Abstract The advancement of high‐density integrated electronics urgently demands materials that integrate efficient thermal management and microwave absorption. However, conventional design strategies that often rely on materials with multi‐component composites face a trade‐off between these properties, and a lack of microwave absorption effectiveness study in the polymer matrix. Herein, a fluorine‐mediated carbon doping in boron nitride (C‐F‐BN) is designed to achieve atomic‐level interface engineering. Fluoride induces the formation of polarized C─F bonds and promotes ordered sp 2 ‐carbon incorporation, which well preserves the BN lattice integrity while establishing strong polarization sites.

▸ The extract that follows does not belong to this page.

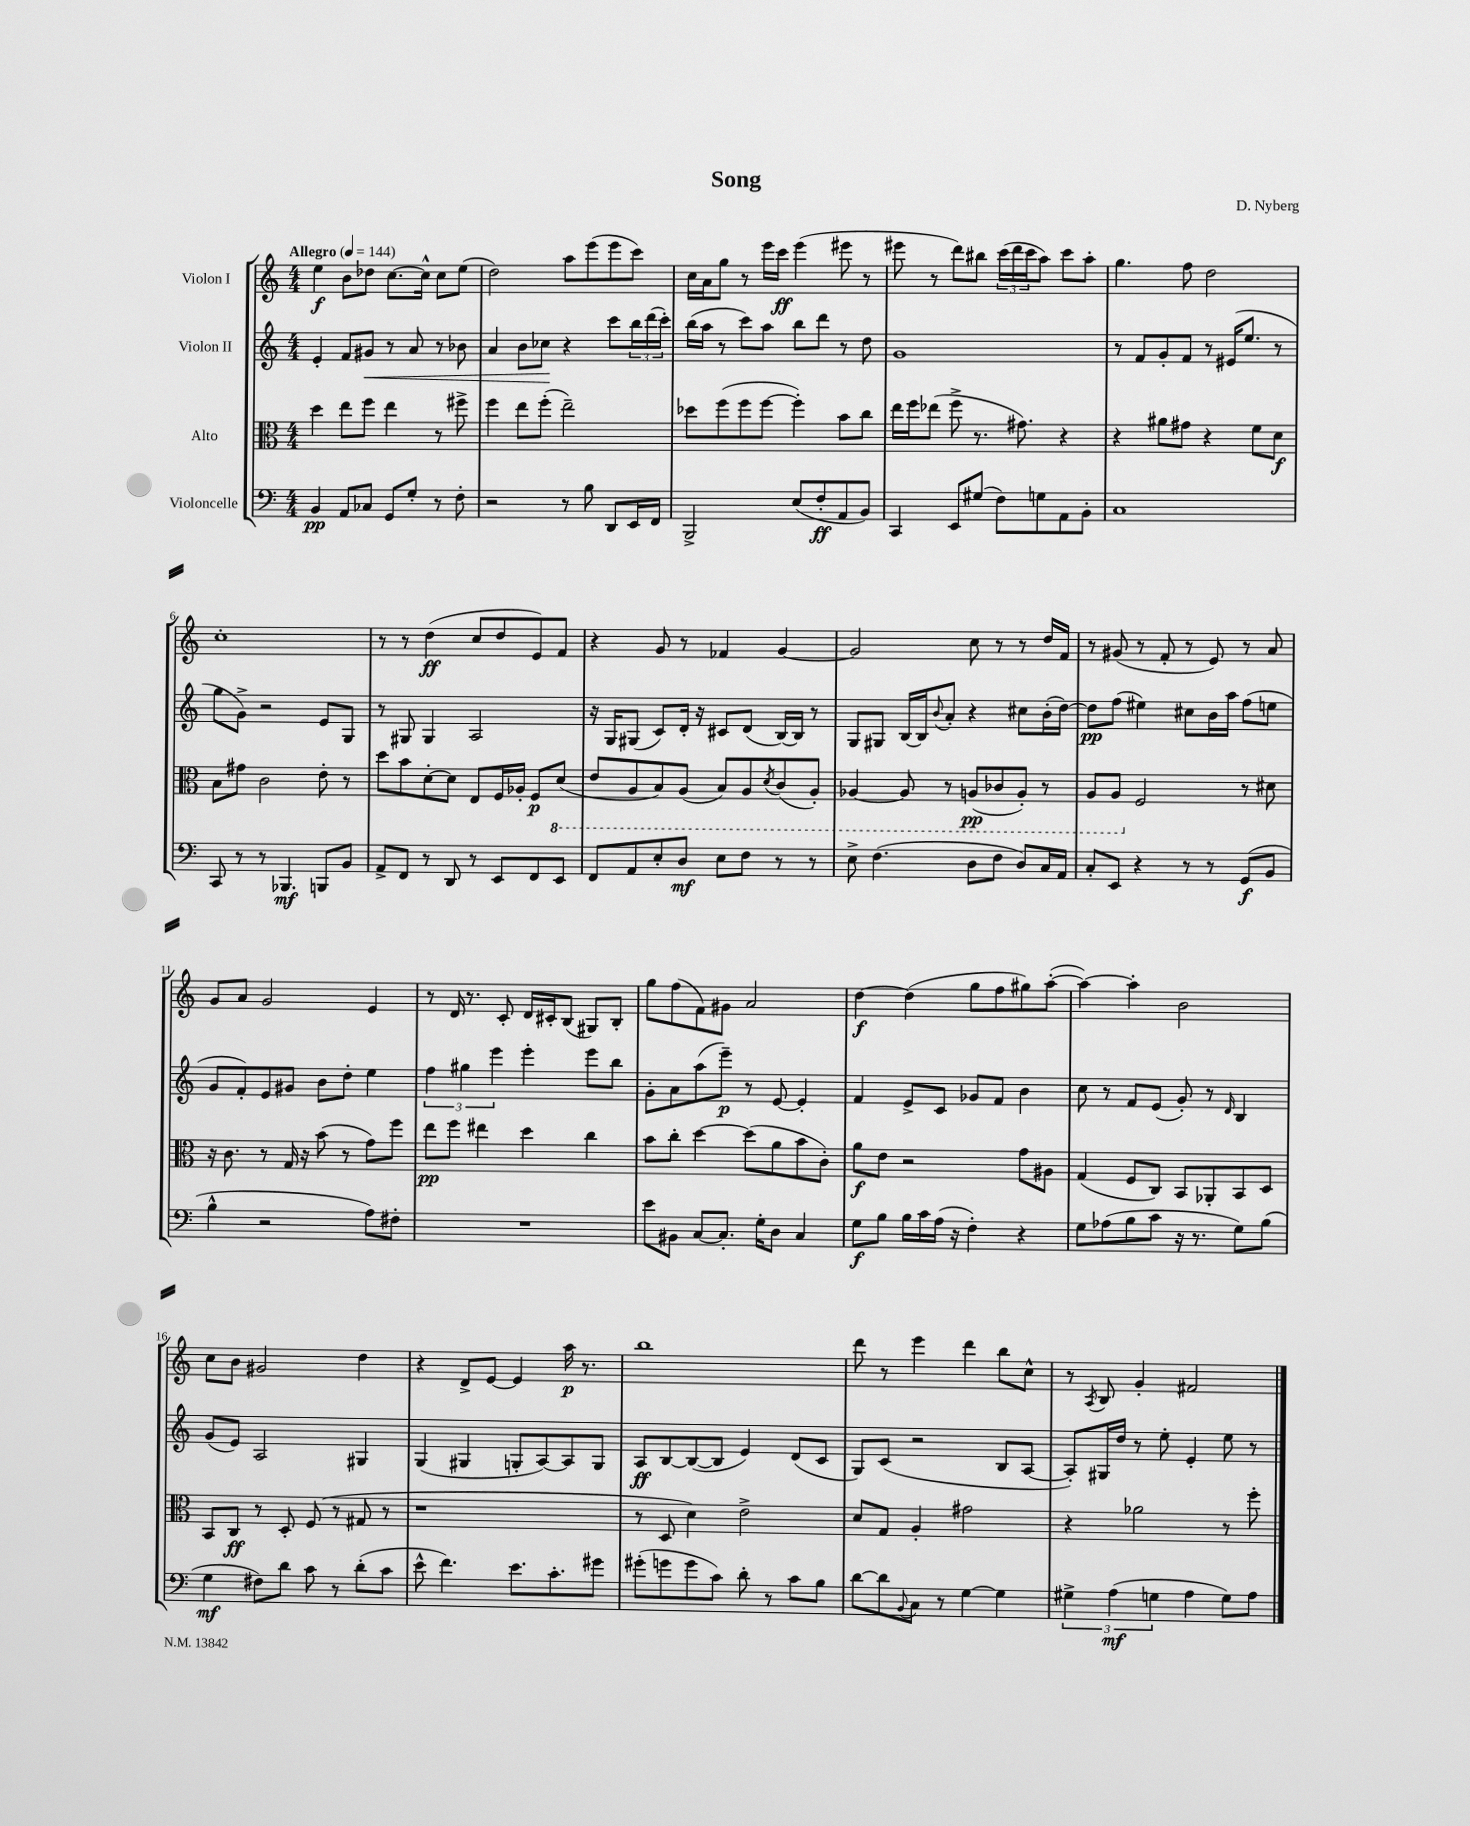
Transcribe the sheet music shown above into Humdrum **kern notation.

The resulting C‐F‐BN shows exceptional microwave absorption with a reflection loss of −43 dB at 2 mm thickness, compared to that of only carbon doping in BN, achieving an effective absorption bandwidth of 3.52 GHz and a remarkable absorption efficiency index of 35 dB· GHz mm −1 . The maintained BN crystallinity, ordered sp 2 ‐carbon conversion, and enhanced interfacial compatibility between C‐F‐BN and polyvinyl alcohol (PVA) enable PVA/C‐F‐BN composites to attain higher through‐plane thermal conductivity (0.2599 W·m −1 ·K −1 ) at a lower filler loading (5 wt.%). Moreover, the composite exhibits a broader absorption bandwidth of 3.84 GHz with a reflection loss of −32 dB. The design concept offers a feasible route to multifunctional materials for advanced electronic packaging.